Some residents complained the methods weren't tough enough and would only drive the birds from one neighborhood to another, spreading the pain. A recent article in Rome daily Il Tempo mentioned the alternative of shearing the branches of trees that attract the birds.
"Those megaphones are scarier than the birds," the editorial read. "It's a funereal sound that seems to foretell of deadly events."
The bird-protection group's strategy is evolving. Today, Mr. Albarella leads a roaming strike force -- backed by an annual budget of €150,000 ($187,000). The idea is to follow the birds wherever they live, hoping to persuade them there's no safe haven in the city.
Residents phone or email his office with tips on the birds' latest movements, and Mr. Albarella's team arrives on the scene in a green Fiat loaded with megaphones.

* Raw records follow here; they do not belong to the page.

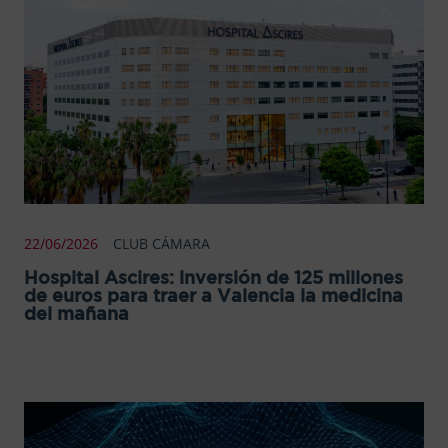
22/06/2026
CLUB CÁMARA
Hospital Ascires: inversión de 125 millones
de euros para traer a Valencia la medicina
del mañana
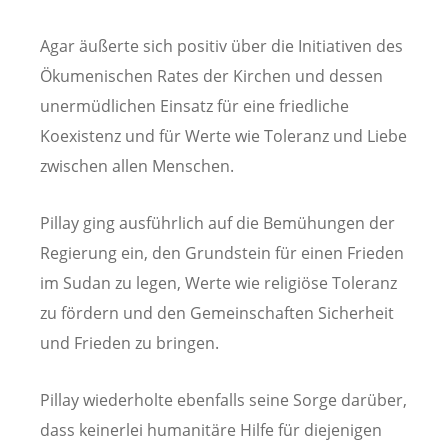
Agar äußerte sich positiv über die Initiativen des
Ökumenischen Rates der Kirchen und dessen
unermüdlichen Einsatz für eine friedliche
Koexistenz und für Werte wie Toleranz und Liebe
zwischen allen Menschen.
Pillay ging ausführlich auf die Bemühungen der
Regierung ein, den Grundstein für einen Frieden
im Sudan zu legen, Werte wie religiöse Toleranz
zu fördern und den Gemeinschaften Sicherheit
und Frieden zu bringen.
Pillay wiederholte ebenfalls seine Sorge darüber,
dass keinerlei humanitäre Hilfe für diejenigen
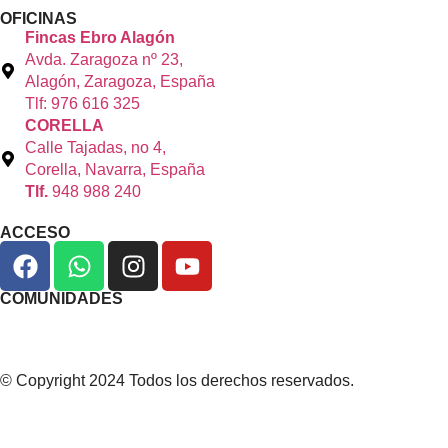
OFICINAS
Fincas Ebro Alagón
Avda. Zaragoza nº 23,
Alagón, Zaragoza, España
Tlf: 976 616 325
CORELLA
Calle Tajadas, no 4,
Corella, Navarra, España
Tlf.
948 988 240
ACCESO
COMUNIDADES
© Copyright 2024 Todos los derechos reservados.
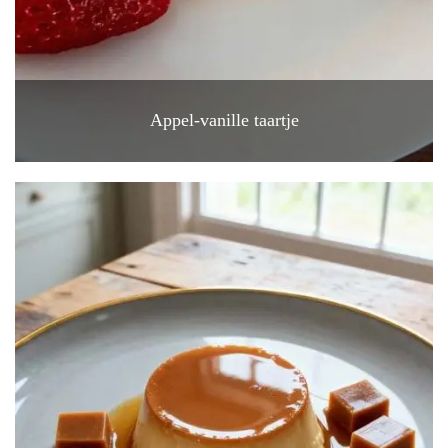
Appel-vanille taartje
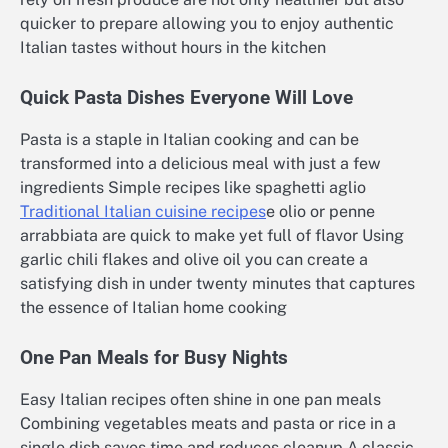
quicker to prepare allowing you to enjoy authentic
Italian tastes without hours in the kitchen
Quick Pasta Dishes Everyone Will Love
Pasta is a staple in Italian cooking and can be
transformed into a delicious meal with just a few
ingredients Simple recipes like spaghetti aglio
Traditional Italian cuisine recipes
e olio or penne
arrabbiata are quick to make yet full of flavor Using
garlic chili flakes and olive oil you can create a
satisfying dish in under twenty minutes that captures
the essence of Italian home cooking
One Pan Meals for Busy Nights
Easy Italian recipes often shine in one pan meals
Combining vegetables meats and pasta or rice in a
single dish saves time and reduces cleanup A classic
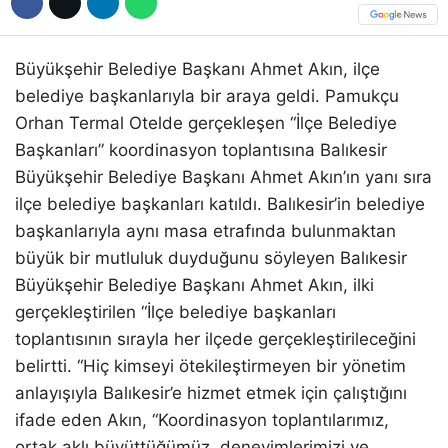
Büyükşehir Belediye Başkanı Ahmet Akın, ilçe
belediye başkanlarıyla bir araya geldi. Pamukçu
Orhan Termal Otelde gerçekleşen “İlçe Belediye
Başkanları” koordinasyon toplantısına Balıkesir
Büyükşehir Belediye Başkanı Ahmet Akın’ın yanı sıra
ilçe belediye başkanları katıldı. Balıkesir’in belediye
başkanlarıyla aynı masa etrafında bulunmaktan
büyük bir mutluluk duyduğunu söyleyen Balıkesir
Büyükşehir Belediye Başkanı Ahmet Akın, ilki
gerçekleştirilen “İlçe belediye başkanları
toplantısının sırayla her ilçede gerçekleştirileceğini
belirtti. “Hiç kimseyi ötekileştirmeyen bir yönetim
anlayışıyla Balıkesir’e hizmet etmek için çalıştığını
ifade eden Akın, “Koordinasyon toplantılarımız,
ortak aklı büyüttüğümüz, deneyimlerimizi ve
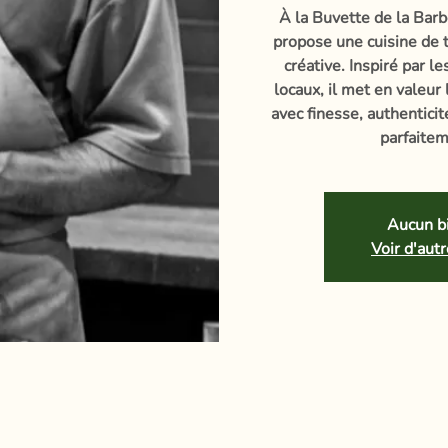
À la Buvette de la Barb
propose une cuisine de t
créative. Inspiré par l
locaux, il met en valeur
avec finesse, authentici
parfaitem
Aucun bi
Voir d'au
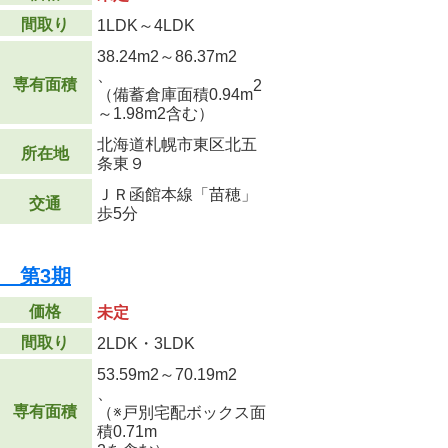
間取り
1LDK～4LDK
38.24m
2
～86.37m
2
、
専有面積
2
（備蓄倉庫面積0.94m
～1.98m
2
含む）
北海道札幌市東区北五
所在地
条東９
ＪＲ函館本線「苗穂」
交通
歩5分
E 第3期
価格
未定
間取り
2LDK・3LDK
53.59m
2
～70.19m
2
、
専有面積
（※戸別宅配ボックス面
積0.71m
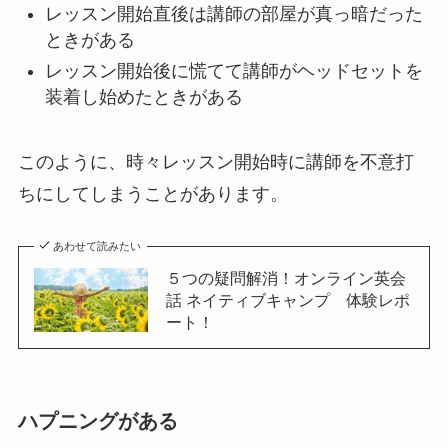
レッスン開始直後は講師の部屋が真っ暗だった
ときがある
レッスン開始後に慌てて講師がヘッドセットを
装着し始めたときがある
このように、時々レッスン開始時に講師を不意打
ちにしてしまうことがあります。
あわせて読みたい
５つの疑問解消！オンライン英会
話 ネイティブキャンプ 体験レポ
ート！
ハプニングがある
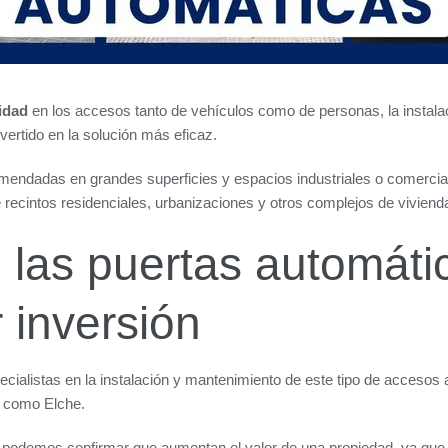
idad
en los accesos tanto de vehículos como de personas, la instal
vertido en la solución más eficaz.
endadas en grandes superficies y espacios industriales o comercia
e recintos residenciales, urbanizaciones y otros complejos de viviend
 las puertas automáti
 inversión
ialistas en la instalación y mantenimiento de este tipo de accesos
s como Elche.
 podemos confirmar que aumentan el valor de una propiedad, ya qu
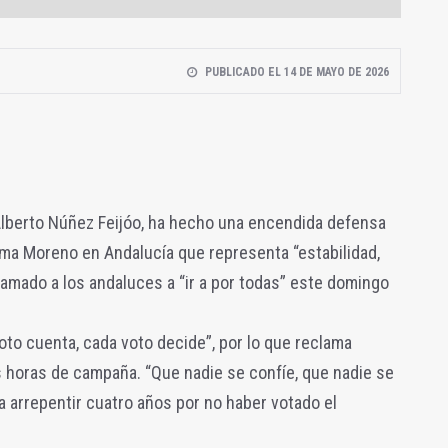
PUBLICADO EL 14 DE MAYO DE 2026
 Alberto Núñez Feijóo, ha hecho una encendida defensa
ma Moreno en Andalucía que representa “estabilidad,
 llamado a los andaluces a “ir a por todas” este domingo
voto cuenta, cada voto decide”, por lo que reclama
s horas de campaña. “Que nadie se confíe, que nadie se
a arrepentir cuatro años por no haber votado el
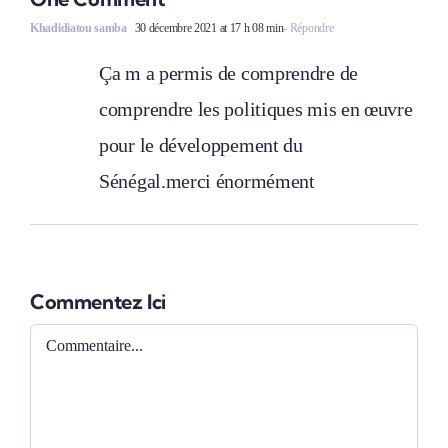
Khadidiatou samba
30 décembre 2021 at 17 h 08 min
- Répondre
Ça m a permis de comprendre de
comprendre les politiques mis en œuvre
pour le développement du
Sénégal.merci énormément
Commentez Ici
Comment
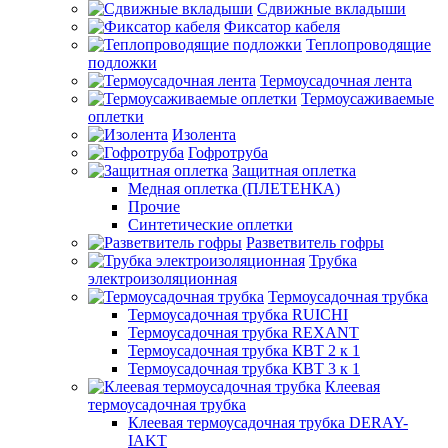
Сдвижные вкладыши
Фиксатор кабеля
Теплопроводящие
подложки
Термоусадочная лента
Термоусаживаемые
оплетки
Изолента
Гофротруба
Защитная оплетка
Медная оплетка (ПЛЕТЕНКА)
Прочие
Синтетические оплетки
Разветвитель гофры
Трубка
электроизоляционная
Термоусадочная трубка
Термоусадочная трубка RUICHI
Термоусадочная трубка REXANT
Термоусадочная трубка КВТ 2 к 1
Термоусадочная трубка КВТ 3 к 1
Клеевая
термоусадочная трубка
Клеевая термоусадочная трубка DERAY-
IAKT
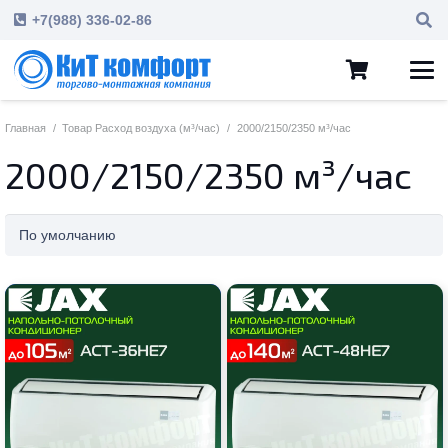
+7(988) 336-02-86
Главная
/
Товар Расход воздуха (м³/час)
/
2000/2150/2350 м³/час
2000/2150/2350 м³/час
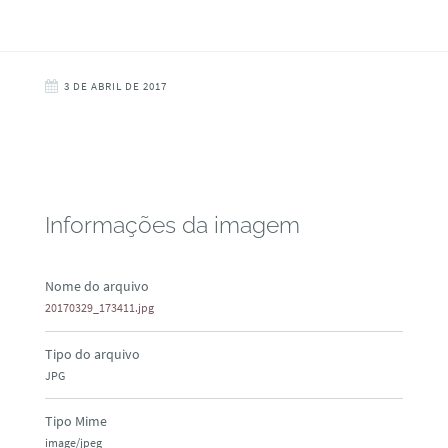
3 DE ABRIL DE 2017
Informações da imagem
Nome do arquivo
20170329_173411.jpg
Tipo do arquivo
JPG
Tipo Mime
image/jpeg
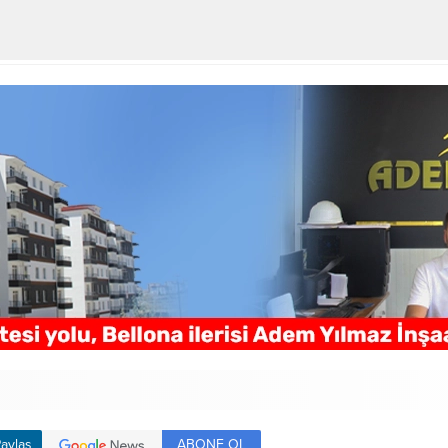
ABONE OL
aylaş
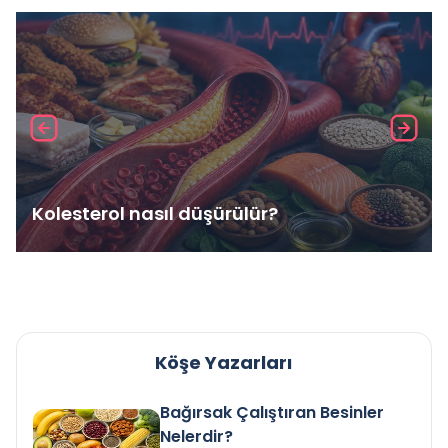
Kolesterol nasıl düşürülür?
Köşe Yazarları
Bağırsak Çalıştıran Besinler
Nelerdir?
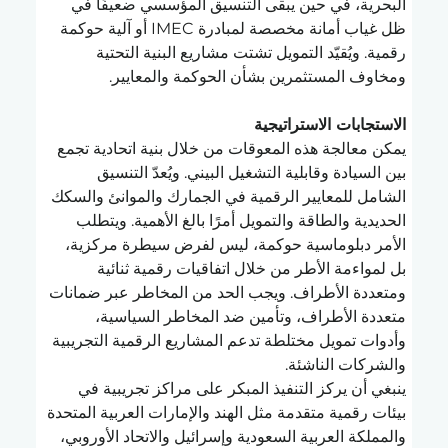
البحرية، في حين يبقى التنسيق المؤسسي ضعيفًا في 
ظل غياب أمانة مخصصة لمبادرة IMEC أو آلية حوكمة 
رقمية. ويُقيّد التمويل تشتت مشاريع البنية التحتية 
ومخاوف المستثمرين بشأن الحوكمة والمعايير.
الاستجابات الاستراتيجية
يمكن معالجة هذه المعوقات من خلال بنية اتحادية تجمع 
بين السيادة وقابلية التشغيل البيني. ويُعدّ التنسيق 
الشامل للمعايير الرقمية في الجمارك والموانئ والسكك 
الحديدية والطاقة والتمويل أمرًا بالغ الأهمية. ويتطلب 
الأمر دبلوماسية حوكمة، ليس لفرض سيطرة مركزية، 
بل لمواءمة الأطر من خلال اتفاقيات رقمية ثنائية 
ومتعددة الأطراف. ويجب الحد من المخاطر عبر ضمانات 
متعددة الأطراف، وتأمين ضد المخاطر السياسية، 
وأدوات تمويل مختلطة تدعم المشاريع الرقمية التجريبية 
والشركات الناشئة.
ينبغي أن يركز التنفيذ المبكر على مراكز تجريبية في 
بيئات رقمية متقدمة مثل الهند والإمارات العربية المتحدة 
والمملكة العربية السعودية وإسرائيل والاتحاد الأوروبي، 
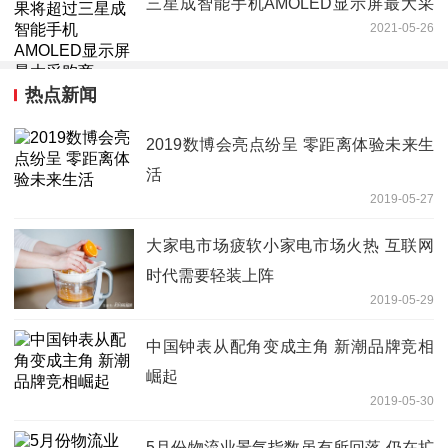
三星成智能手机AMOLED显示屏最大采
2021-05-26
购商
热点新闻
2019数博会亮点纷呈 零距离体验未来生
活
2019-05-27
大家电市场疲软小家电市场火热 互联网
时代需要轻装上阵
2019-05-29
中国钟表从配角变成主角 新潮品牌竞相
崛起
2019-05-30
5月份物流业景气指数虽有所回落 仍在扩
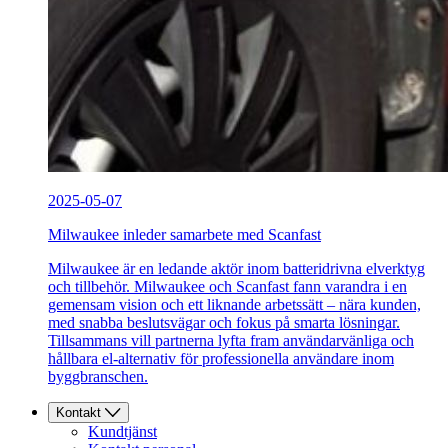
2025-05-07
Milwaukee inleder samarbete med Scanfast
Milwaukee är en ledande aktör inom batteridrivna elverktyg
och tillbehör. Milwaukee och Scanfast fann varandra i en
gemensam vision och ett liknande arbetssätt – nära kunden,
med snabba beslutsvägar och fokus på smarta lösningar.
Tillsammans vill partnerna lyfta fram användarvänliga och
hållbara el-alternativ för professionella användare inom
byggbranschen.
Kontakt
Kundtjänst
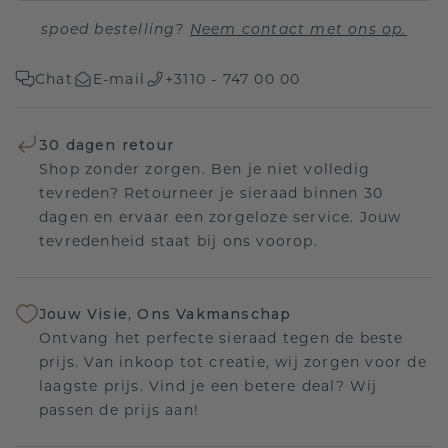
spoed bestelling?
Neem contact met ons op.
Chat
E-mail
+3110 - 747 00 00
30 dagen retour
Shop zonder zorgen. Ben je niet volledig
tevreden? Retourneer je sieraad binnen 30
dagen en ervaar een zorgeloze service. Jouw
tevredenheid staat bij ons voorop.
Jouw Visie, Ons Vakmanschap
Ontvang het perfecte sieraad tegen de beste
prijs. Van inkoop tot creatie, wij zorgen voor de
laagste prijs. Vind je een betere deal? Wij
passen de prijs aan!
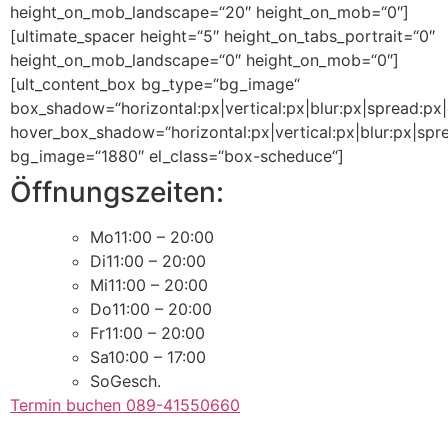
height_on_mob_landscape=“20″ height_on_mob=“0″]
[ultimate_spacer height=“5″ height_on_tabs_portrait=“0″
height_on_mob_landscape=“0″ height_on_mob=“0″]
[ult_content_box bg_type=“bg_image“
box_shadow=“horizontal:px|vertical:px|blur:px|spread:px|c
hover_box_shadow=“horizontal:px|vertical:px|blur:px|spre
bg_image=“1880″ el_class=“box-scheduce“]
Öffnungszeiten:
Mo
11:00 – 20:00
Di
11:00 – 20:00
Mi
11:00 – 20:00
Do
11:00 – 20:00
Fr
11:00 – 20:00
Sa
10:00 – 17:00
So
Gesch.
Termin buchen 089-41550660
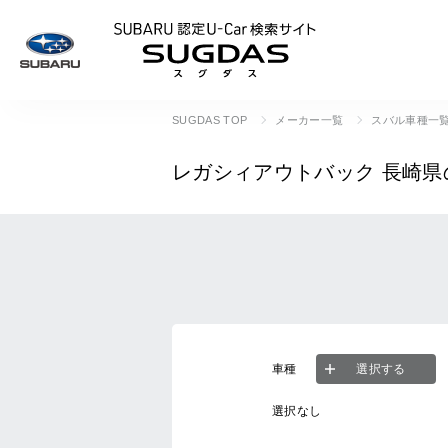
SUBARU 認定U
SUGDAS TOP
メーカー一覧
スバル車種一
レガシィアウトバック
長崎県
車種
選択する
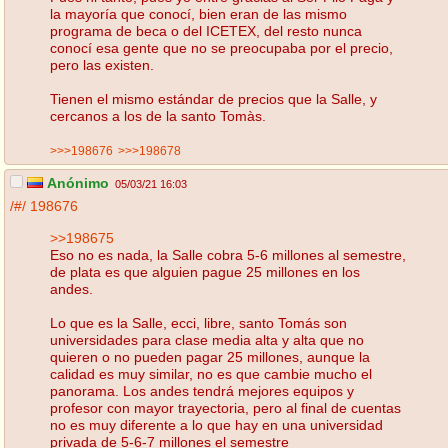
la mayoría que conocí, bien eran de las mismo
programa de beca o del ICETEX, del resto nunca
conocí esa gente que no se preocupaba por el precio,
pero las existen.
Tienen el mismo estándar de precios que la Salle, y
cercanos a los de la santo Tomàs.
>>>198676
>>>198678
Anónimo
05/03/21 16:03
/#/
198676
>>198675
Eso no es nada, la Salle cobra 5-6 millones al semestre,
de plata es que alguien pague 25 millones en los
andes.
Lo que es la Salle, ecci, libre, santo Tomás son
universidades para clase media alta y alta que no
quieren o no pueden pagar 25 millones, aunque la
calidad es muy similar, no es que cambie mucho el
panorama. Los andes tendrá mejores equipos y
profesor con mayor trayectoria, pero al final de cuentas
no es muy diferente a lo que hay en una universidad
privada de 5-6-7 millones el semestre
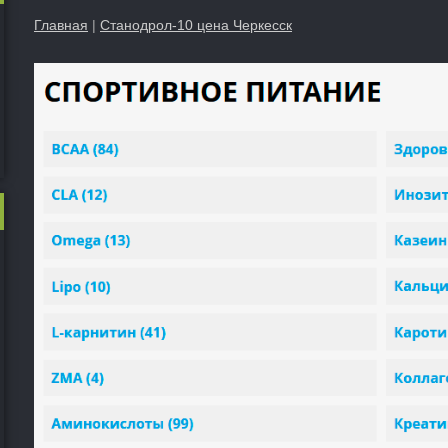
Главная
|
Станодрол-10 цена Черкесск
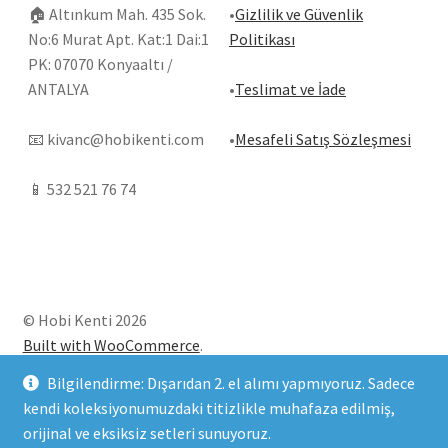
🏠
Altınkum Mah. 435 Sok.
•
Gizlilik ve Güvenlik
No:6 Murat Apt. Kat:1 Dai:1
Politikası
PK: 07070 Konyaaltı /
ANTALYA
•
Teslimat ve İade
📧
kivanc@hobikenti.com
•
Mesafeli Satış Sözleşmesi
📱
532 521 76 74
© Hobi Kenti 2026
Built with WooCommerce
.
Bilgilendirme: Dışarıdan 2. el alımı yapmıyoruz. Sadece
kendi koleksiyonumuzdaki titizlikle muhafaza edilmiş,
orijinal ve eksiksiz setleri sunuyoruz.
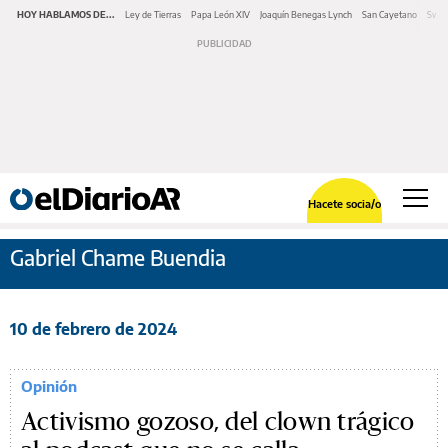
HOY HABLAMOS DE...
Ley de Tierras
Papa León XIV
Joaquín Benegas Lynch
San Cayetano
Swap
Hacete socia/o
Gabriel Chame Buendia
10 de febrero de 2024
Opinión
Activismo gozoso, del clown trágico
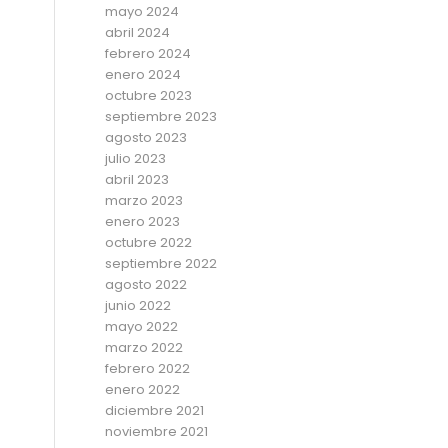
mayo 2024
abril 2024
febrero 2024
enero 2024
octubre 2023
septiembre 2023
agosto 2023
julio 2023
abril 2023
marzo 2023
enero 2023
octubre 2022
septiembre 2022
agosto 2022
junio 2022
mayo 2022
marzo 2022
febrero 2022
enero 2022
diciembre 2021
noviembre 2021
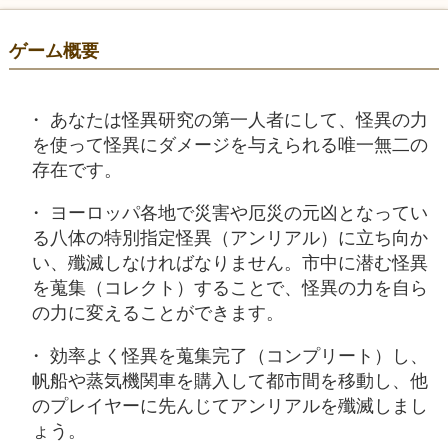
ゲーム概要
あなたは怪異研究の第一人者にして、怪異の力
を使って怪異にダメージを与えられる唯一無二の
存在です。
ヨーロッパ各地で災害や厄災の元凶となってい
る八体の特別指定怪異（アンリアル）に立ち向か
い、殲滅しなければなりません。市中に潜む怪異
を蒐集（コレクト）することで、怪異の力を自ら
の力に変えることができます。
効率よく怪異を蒐集完了（コンプリート）し、
帆船や蒸気機関車を購入して都市間を移動し、他
のプレイヤーに先んじてアンリアルを殲滅しまし
ょう。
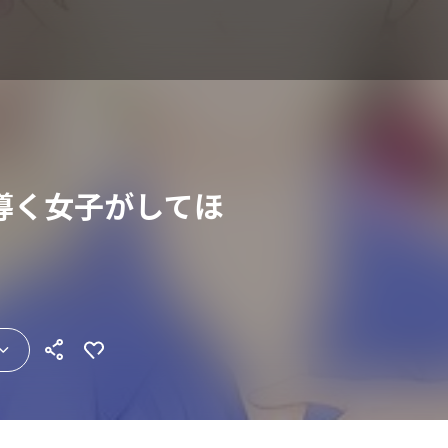
導く女子がしてほ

Recently, Mr. Albarella staked out a row of trees lining the Tiber River. He had interviewed workers at a nearby hospital to gather clues on the starlings' favorite trees.
Mr. Albarella followed a trail of droppings, stopping at a stretch of granite where excrement was splattered several layers thick. "This will require a deeper investigation," he concluded.
The reconnaissance allowed Mr. Albarella to prepare his "operation." A couple of days later, he arrived with a dozen assistants, clad in hooded jump suits and face masks, who took positions beneath the trees.
As thousands of starlings began swooping into the area in giant flocks, the trees came alive. Pedestrians cleared the street. The conservationist, unruffled, gave the signal, and the squad unleashed a simultaneous blast from the megaphones.
The flocks dispersed. If the sound stalks the birds wherever they roost, says Mr. Albarella, many will return to the countryside.
Progress is hard to measure. Mr. Albarella estimates that the birds still number between three and four million. Whatever the result, Mr. Albarella believes the conflict between man and bird "must be resolved in the best way: by satisfying the former without harming the latter."